Outre la laideur de ces bâtisses modernes qui signifient la fin d’un monde, dépossédé de son prestige par la montée d’une bourgeoisie économique possédant les principales infrastructures industrielles, le réaménagement des territoires, soumis au principe souverain de centralisation, suscite dans l’esprit de Barbey un regain de nostalgie pour la France, rêvée ou réelle, de ses ancêtres normands. Jugements esthétiques et politiques s’entremêlent donc dans la profonde méfiance exprimée par Barbey à l’endroit du progrès, à contre-courant des croyances saint-simoniennes en l’amélioration sociale des hommes par la maîtrise technique de leur environnement. Le progrès, analysé comme un phénomène doublement bourgeois et républicain, constitue le ressort du capitalisme économique, sanctifié par les accords de libre-échange signés en 1860 entre la France et l’Angleterre. Or, comme Blanc de Saint-Bonnet, Barbey est convaincu que «Dieu hait le commerce» (17), cette forme de perversion de l’âme qui triomphe avec le XIXe siècle. En reprenant la condamnation traditionnelle du veau d’or et de l’idolâtrie, Barbey d’Aurevilly soutient que la modernité, devenue religion, a notamment substitué au Dieu chrétien les dieux pernicieux de la science et de l’industrie, qui «est maintenant la Reine du Monde» (18).

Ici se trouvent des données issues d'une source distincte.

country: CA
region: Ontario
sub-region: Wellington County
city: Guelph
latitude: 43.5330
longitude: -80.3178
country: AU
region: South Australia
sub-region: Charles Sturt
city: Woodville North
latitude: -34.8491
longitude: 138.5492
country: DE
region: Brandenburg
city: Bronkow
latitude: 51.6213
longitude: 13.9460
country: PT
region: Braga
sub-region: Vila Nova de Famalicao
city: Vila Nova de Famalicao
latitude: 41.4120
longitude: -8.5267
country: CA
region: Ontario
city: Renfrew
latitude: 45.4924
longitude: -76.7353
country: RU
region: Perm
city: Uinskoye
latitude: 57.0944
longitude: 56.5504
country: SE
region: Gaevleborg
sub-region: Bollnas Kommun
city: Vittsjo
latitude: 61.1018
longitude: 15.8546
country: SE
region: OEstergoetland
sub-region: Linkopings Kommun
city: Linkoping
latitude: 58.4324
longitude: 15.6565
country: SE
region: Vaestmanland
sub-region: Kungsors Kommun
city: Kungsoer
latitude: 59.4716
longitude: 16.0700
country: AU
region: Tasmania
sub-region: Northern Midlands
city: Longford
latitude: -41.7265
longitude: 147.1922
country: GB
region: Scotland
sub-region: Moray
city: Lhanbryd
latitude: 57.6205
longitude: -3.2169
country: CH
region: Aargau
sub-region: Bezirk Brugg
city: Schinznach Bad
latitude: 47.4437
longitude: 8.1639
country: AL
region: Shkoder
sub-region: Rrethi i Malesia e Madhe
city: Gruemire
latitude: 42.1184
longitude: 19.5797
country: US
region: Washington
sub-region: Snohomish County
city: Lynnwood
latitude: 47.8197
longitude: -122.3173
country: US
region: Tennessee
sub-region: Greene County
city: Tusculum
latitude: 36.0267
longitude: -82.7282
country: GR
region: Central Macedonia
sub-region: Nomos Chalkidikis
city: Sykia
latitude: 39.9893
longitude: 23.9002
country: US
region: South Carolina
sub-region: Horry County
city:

Dans une vision fixiste de l’humanité, niant d’un seul bloc les théories sociales du progrès comme l’hypothèse scientifique de l’évolution, Barbey ne peut que déplorer les mutations d’une société qui bascule dans la déchéance moderne, sous peine d’abandonner sa foi en l’Ancien Régime.
Notes
(1) Barbey serait ainsi «pré-barrésien» aux dires de Michèle Sacquin, Entre Bossuet et Maurras, L’Antiprotestantisme de 1814 à 1870 (École des Chartes, 1998), p. 339 : «Le 4 juillet 1870, pendant les semaines fiévreuses qui précèdent la déclaration de guerre à la Prusse, Barbey d’Aurevilly publie un article très violent dans Le Constitutionnel. Il y développe le thème pré-barrésien de l’identité germanique du protestantisme».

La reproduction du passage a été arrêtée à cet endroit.